The flowers are very small, white, in dense, axillary whorls; at the base of each flower are two small, subulate bracts. The corolla is campanulate, 4-cleft, the tube as long as the calyx, upper segment broadest, and emarginate. The calyx is tubular, 4-cleft, longer than the achenia. Stamens 2, distant, diverging, and simple; anthers erect and bilobed; ovary superior and 4-angled; style straight and slender; stigma bilobate; achenia 4, smooth, obovate, obliquely truncate at apex, compressed, and margins thickened.
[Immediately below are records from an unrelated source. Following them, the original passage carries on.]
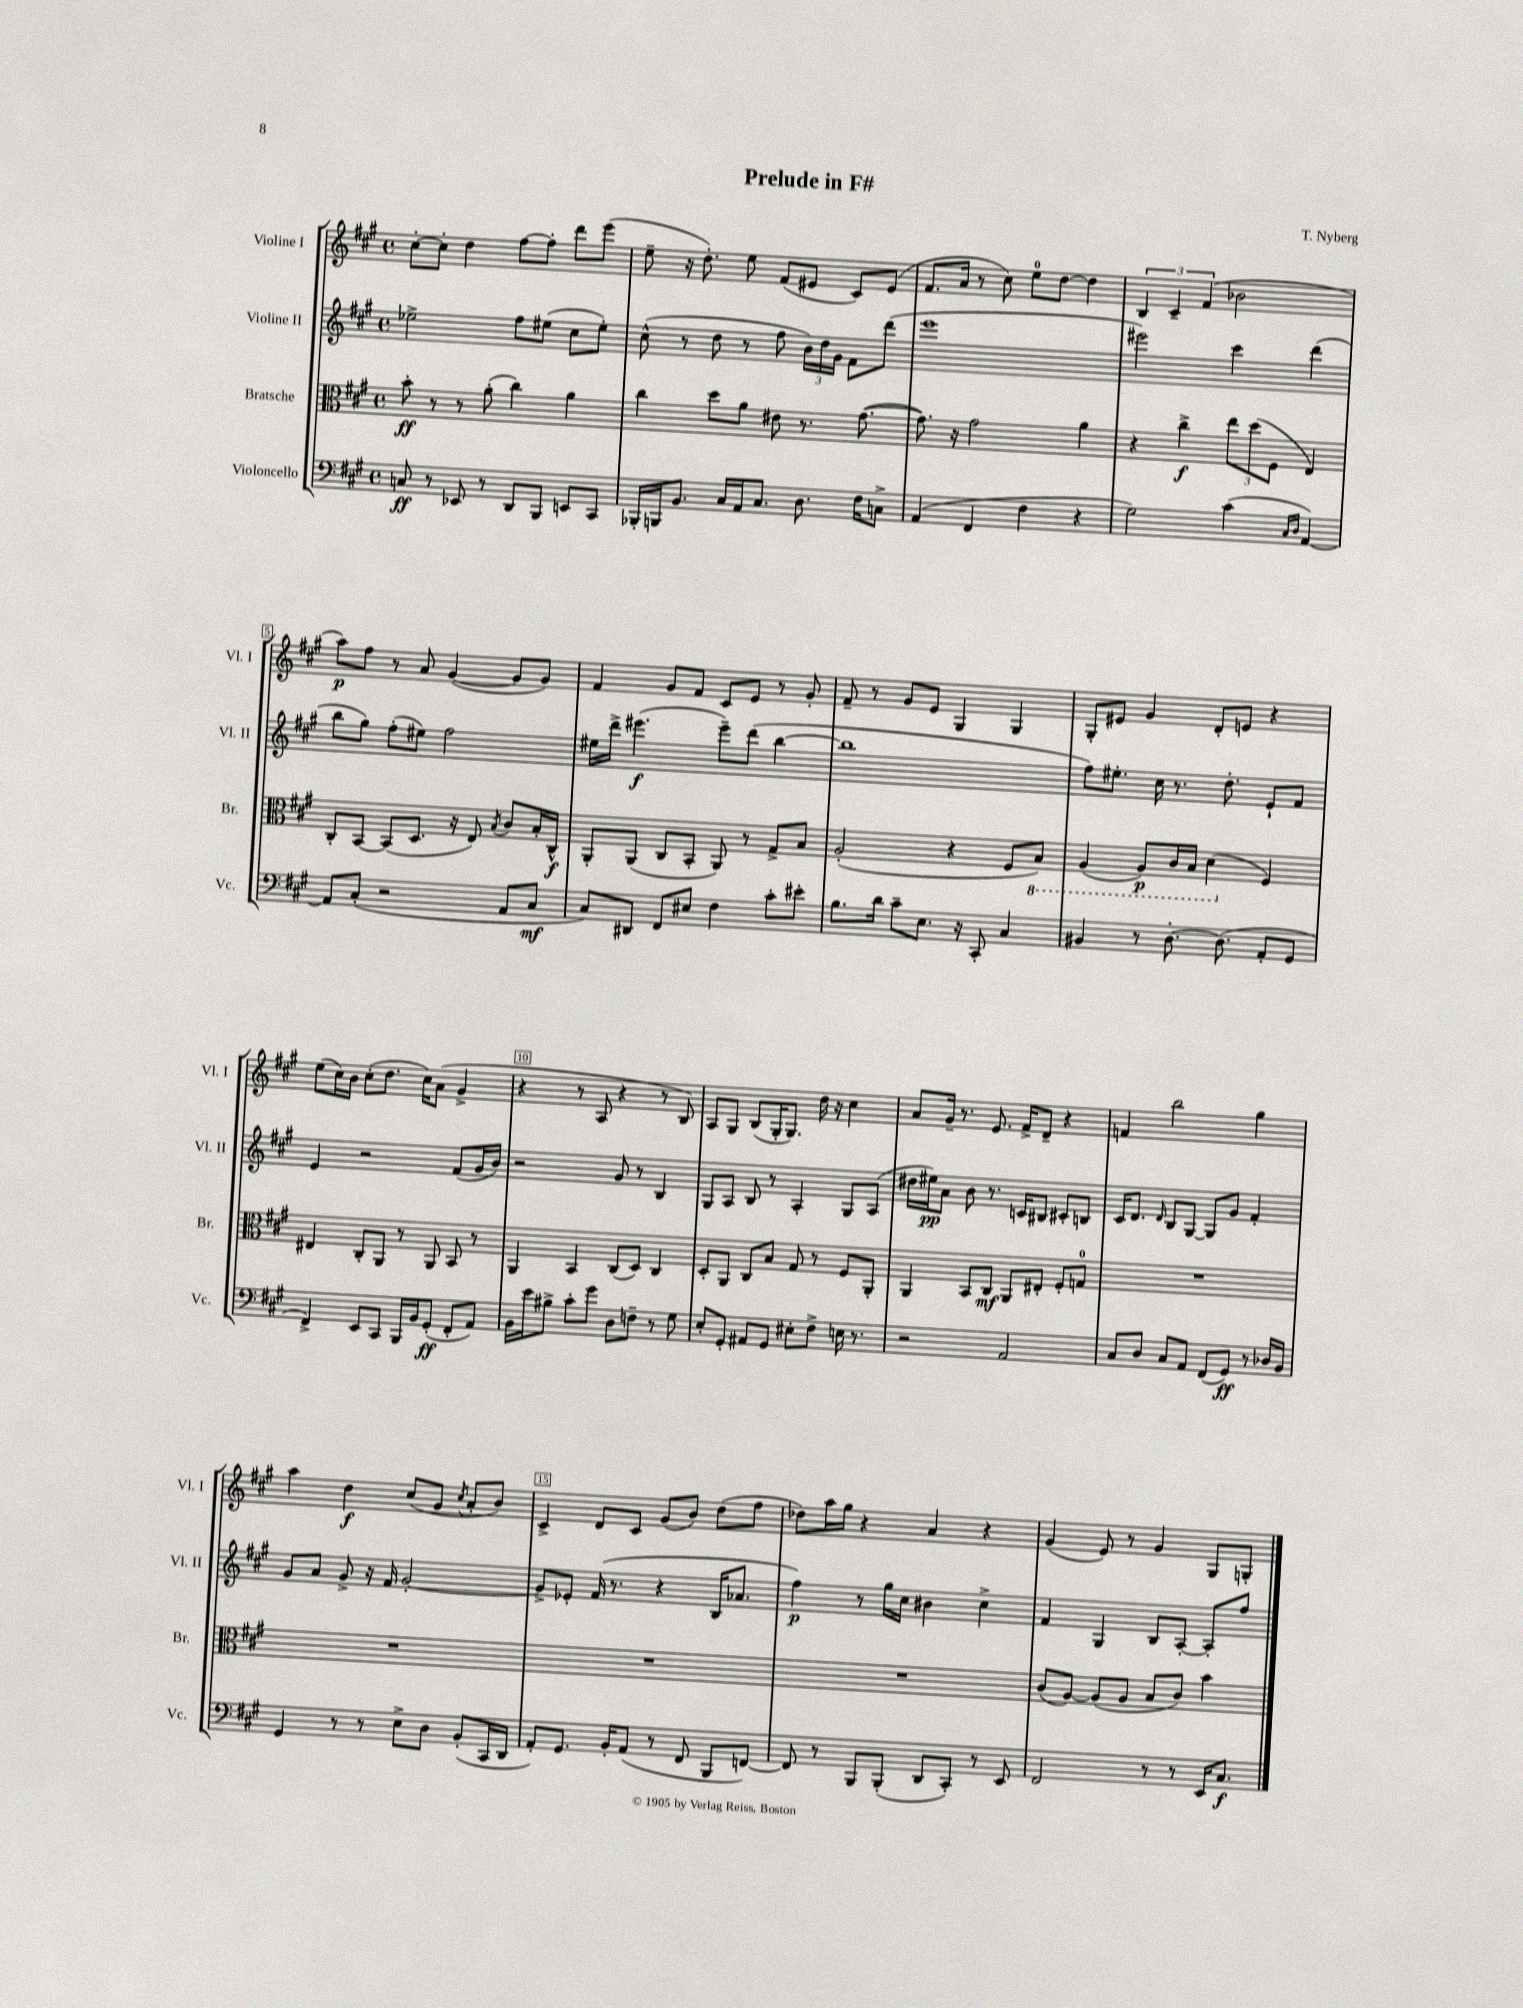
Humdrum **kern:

**kern	**kern	**kern	**kern
*staff4	*staff3	*staff2	*staff1
*clefF4	*clefC3	*clefG2	*clefG2
*k[f#c#g#]	*k[f#c#g#]	*k[f#c#g#]	*k[f#c#g#]
*M4/4	*M4/4	*M4/4	*M4/4
*met(c)	*met(c)	*met(c)	*met(c)
8C	8b'	2ee-^	[8cc#'
8r	8r	.	8cc#']
8EE-	8r	.	4dd
8r	(8a'	.	.
8DD	4cc#)	8ff#	[8ff#
8BBB	.	(8ee#	8ff#']
8EE	4a	8cc#	8ddd
8CC#	.	8ee#')	(8eee
=	=	=	=
16BBB-'	4cc#	(8cc#^^	8ee~
16BBB	.	.	.
8.BB	.	8r	16r
.	.	.	8.dd')
.	8dd	8dd	.
16C#	.	.	.
16AA	8a	8r	8ee
8.C#	.	.	.
.	8e#	8ff#	(8f#
8.D	8.r	24b)	8e#
.	.	24dd	.
.	.	24g#	.
.	.	8f#	8c#)
16F#	([8.g#	.	.
8C^	.	(8ddd	(8e#
=	=	=	=
(4AA	8.g#])	1eee	8.f#
.	16r	.	16a
4FF#	2g#	.	8r
.	.	.	8cc#)
4F#	.	.	8ee
.	.	.	[8dd
4r	4a	.	4dd]
=	=	=	=
2G#)	4r	2eee#)	6B
.	.	.	6c#~
.	4cc#^	.	.
.	.	.	(6f#
(4c#	12ee	4ccc#	2b-
.	(12dd	.	.
.	12F#	.	.
16qqC#	.	.	.
16qqD	.	.	.
[4AA)	4E)	(4ddd	.
=	=	=	=
8AA]	8C#'	8bb	8aa)
(8C#'	[8BB	8gg#)	8ff#
2r	(8BB]	(8ff#'	8r
.	8.D	8ee#)	8a
.	.	2ff#	([4g#
.	16r	.	.
.	8E)	.	.
.	8qB	.	.
8AA	8c#	.	8g#]
8C#	16B'	.	8g#)
.	16C#^^	.	.
=	=	=	=
8C#)	8AA'	16ee#	4f#
.	.	16ddd^	.
8DD#	(8AA	(4.eee#	.
8FF#	8C#	.	8g#
8E#	8BB'	.	8f#
4F#	8AA)	8eee#~)	8c#
.	8r	(8ddd	8e
8c#'	8G#^	[4bb	8r
8e#'	8B	.	8g#'
=	=	=	=
8.B	(2A'	1bb]	8f#~
.	.	.	8r
16d	.	.	.
8c#~	.	.	8g#
8.E	.	.	8e
.	4r	.	4G#
16r	.	.	.
8CC#'	.	.	.
4C#	8F#	.	4G#
.	8BB)	.	.
=	=	=	=
4BB#	(4AA	8ff#)	8G#'
.	.	8.ee#'	8e#
8r	8AA)	.	4g#
.	.	16cc#	.
[8.D'	16C#	8.r	.
.	16BB	.	.
.	(4D	.	8d'
(8.D]	.	8.dd'	.
.	.	.	8e
8AA'	4F#)	8e`	4r
8GG#	.	8f#	.
=	=	=	=
4FF#^)	4E#	4e	(8ee
.	.	.	16cc#)
.	.	.	16b
8EE	8C#'	2r	(8cc#'
8CC#	8AA	.	8.dd
16BBB	8r	.	.
16BB	.	.	16cc#)
(8GG#'	8AA	.	(8a
8FF#'	8BB	(8f#	4g#^
8AA)	8r	16g#	.
.	.	16b)	.
=	=	=	=
16BB	4AA	2r	4r
16e	.	.	.
8B#^	.	.	.
8c#'	4BB	.	8r
8g#	.	.	8A
8D	(8C#	8g#	4r
8F~	8D)	8r	.
8r	4C#	4B	8r
8G#	.	.	8B)
=	=	=	=
8E'	8D'	8G#	8A
8GG#'	8AA	8A	8G#
8AA#	8C#	8B	(8B
8GG#	8B	8r	16G#'
.	.	.	8.G#)
8E#'	8G#	4A'	.
8F#^	8r	.	16dd
.	.	.	16r
16E	8F#	8G#	4cc#
8.r	.	.	.
.	8AA'	(8A	.
=	=	=	=
2r	4AA	16dd#	8a
.	.	16ee#)	.
.	.	8a	16g#~
.	.	.	8.r
.	8BB	8b	.
.	8C#	8.r	8.e
2AA	8AA	.	.
.	.	16c	16f#^
.	8E#'	8B#	8d~
.	8F#'	8c#'	4r
.	8G	8B	.
=	=	=	=
8C#	1r	16c#	4f
.	.	8.d	.
8D	.	.	.
.	.	16qqd	.
8C#	.	8B	2bb
8AA	.	[8G#	.
(8FF#	.	8G#]	.
8GG#)	.	8g#	.
8r	.	4f#'	4gg#
16D-	.	.	.
16BB	.	.	.
=	=	=	=
4GG#	1r	8g#	4aa
.	.	8a	.
8r	.	8g#^	4dd
8r	.	16r	.
.	.	16f#	.
8E^	.	[2g#'	(8cc#
8D	.	.	8g#
.	.	.	8qcc#
(8BB'	.	.	8a'
16CC#	.	.	8b)
16DD	.	.	.
=	=	=	=
8AA')	1r	8g#^]	4c#^
8.GG#	.	8e-'	.
.	.	(16f#	8d
16BB'	.	8.r	.
(8AA	.	.	8c#
8r	.	4r	(8g#
8FF#	.	.	8b)
8BBB	.	16B	(8dd
.	.	8.a-	.
[8FF)	.	.	8ff#
=	=	=	=
8FF]	1r	4ff#)	8dd-)
8r	.	.	16aa
.	.	.	16gg#
8BBB	.	8r	4r
(8BBB'	.	16gg#	.
.	.	16cc#	.
8DD	.	4b#	4a
8CC#')	.	.	.
8r	.	4cc#^	4r
8EE	.	.	.
=	=	=	=
2FF#	(8c#	4f#	(4g#
.	[8A)	.	.
.	(8A]	4G#	8e)
.	8A	.	8r
8r	8B	8B	4g#
8r	8c#)	[8A'	.
16EE	4b	8A']	8G#
8.C#	.	.	.
.	.	8ff#	8G'
==	==	==	==
*-	*-	*-	*-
History.—Lycopus belongs to a class of perennial herbs somewhat resembling the mints, but lacking their aroma and having but 2 perfect stamens. It is found growing in almost all parts of the United States, being very common, and preferring moist, shady places, showing particular fondness for wet, boggy soils. It grows from 6 to 18 inches in height, and, like most labiate plants, has a straight, smooth, square stem (obtusely 4-angled), with concave sides, supporting opposite, oblong, ovate or lanceolate, serrately-toothed leaves, having on their under surface small, glandular dots. The entire plant is smooth and the stem occasionally sends off long, slender runners. The flowers, which appear in midsummer (July and August), are very small, and arranged in dense, axillary whorls, or capitate clusters of a white color. The whole plant has an agreeable, yet peculiar balsamic, terebinthinate odor, and to most persons, a disagreeable, slightly bitter, balsamic taste. Its virtues are supposed to depend upon a volatile oil and tannin.

the entire plant

We have evidence that this plant was used early in the present century as a medicine. Schoepf, Ives, and Zollikoffer mention it. In 1828, Rafinesque, whose works were prominently recognized by the early Eclectics, notwithstanding the many liberties he took in his writings on scientific subjects, gave the best account of its introduction into medicine. He wrote of it that it was an excellent sedative, subtonic, subnarcotic, and subastringent. He further states that it is described as partaking of the properties of digitalis, sanguinaria, cimicifuga, and spigelia; but it is neither diuretic nor anthelmintic, and is rather one of the mildest and best narcotics in existence." The same author claimed "it acts somewhat like digitalis without producing any of its bad effects or accumulating in the system." He complains that volumes have been written on fox-glove, a rank poison, while this excellent substitute has been allowed to pass almost unnoticed.